I am happy to read the answer to this insolent letter, in which it will be seen that the spirit of Maryland was waked up on the occasion to its proper voice.—It is necessary to say, by way of explanation to one point in this answer, that the Governor of Virginia had received the news of the accession and proclamation of James the Second, and had not communicated it to the Council in Maryland. The Council give an answer at their leisure, having waited till the 1st of June, when they write to his Lordship, protesting against Virginia's exercising any superintendence over Maryland, and peremptorily refusing to deliver Talbot. They tell him "that we are desirous and conclude to await his Majesty's resolution, [in regard to the prisoner,] which we question not will be agreeable to his Lordship's Charter, and, consequently, contrary to your expectations. In the mean time we cannot but resent in some measure, for we are willing to let you see that we observe, the small notice you seem to take of this Government, (contrary to that amicable correspondence so often promised, and expected by us,) in not holding us worthy to be advised of his Majesty's being proclaimed, without which, certainly, we have not been enabled to do our duty in that particular. Such advice would have been gratefully received by your Excellency's humble servants." Thanks, Colonels Darnall and Digges and you other Colonels and Majors, for this plain outspeaking of the old Maryland heart against the arrogance of the "Right Honorable Lord Howard, Baron of Effingham, Captain General and Chief Governor of his Majesty's Colony of Virginia," as he styles himself! I am glad to see this change of tone, since that first letter of obsequious submission.
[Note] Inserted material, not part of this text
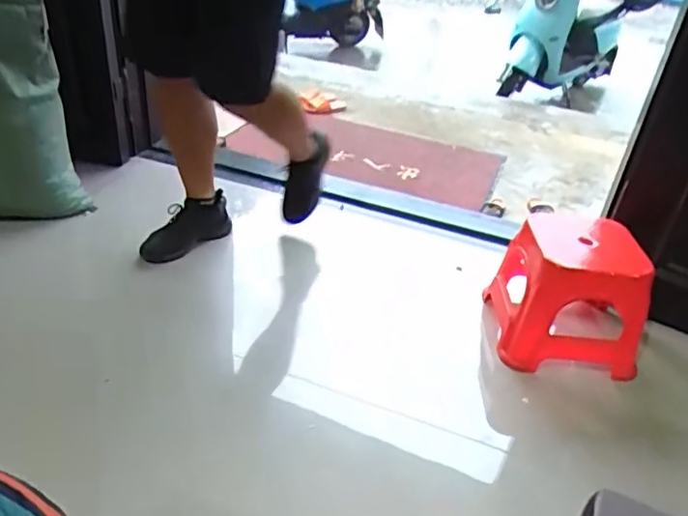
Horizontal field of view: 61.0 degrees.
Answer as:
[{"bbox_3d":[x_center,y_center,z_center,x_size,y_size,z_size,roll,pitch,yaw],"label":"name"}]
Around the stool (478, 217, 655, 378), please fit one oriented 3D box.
[{"bbox_3d":[0.520,0.075,1.366,0.287,0.290,0.275,4,34,-2],"label":"stool"}]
Perhaps this change of tone may have had some connection with the recent change on the throne, in which the accession of a Catholic monarch may have given new courage to Maryland, and abated somewhat the confidence of Virginia. If so, it was but a transitory hope, born to a sad disappointment.

The documents afford but little more information.

Lord Baltimore, being in London, appears to have interceded with the King for some favor to Talbot, and writes to the Council on the third of July, "that it formerly was and still is the King's pleasure, that Talbot shall be brought over, in the Quaker Ketch, to England, to receive his trial there; and that, in order thereto, his Majesty had sent his commands to the Governor of Virginia to deliver him to Captain Allen, commander of said ketch, who is to bring him over." The Proprietary therefore directs his Council to send the prisoner to the Governor of Virginia, "to the end that his Majesty's pleasure may be fulfilled."

This letter was received on the 7th of October, 1685, and Talbot was accordingly sent, under the charge of Gilbert Clarke and a proper guard, to Lord Effingham, who gives Clarke a regular business receipt, as if he had brought him a hogshead of tobacco, and appends to it a short apologetic explanation of his previous rudeness, which we may receive as another proof of his distrust of the favor of the new monarch. "I had not been so urgent," he says, "had I not had advices from England, last April, of the measures that were taken there concerning him."

After this my chronicle is silent. We have no further tidings of Talbot. The only hint for a conjecture is the marginal note of "The Landholder's Assistant," got from Chalmers: "He was, I believe," says the note, "tried and convicted, and finally pardoned by James the Second." This is probably enough. For I suppose him to have been of the same family with that Earl of Tyrconnel equally distinguished for his influence with James the Second as for his infamous life and character, who held at this period unbounded sway at the English Court. I hope, for the honor of our hero, that he preserved no family-likeness to that false-hearted, brutal, and violent favorite, who is made immortal in Macaulay's pages as Lying Dick Talbot. Through his intercession his kinsman may have been pardoned, or even never brought to trial.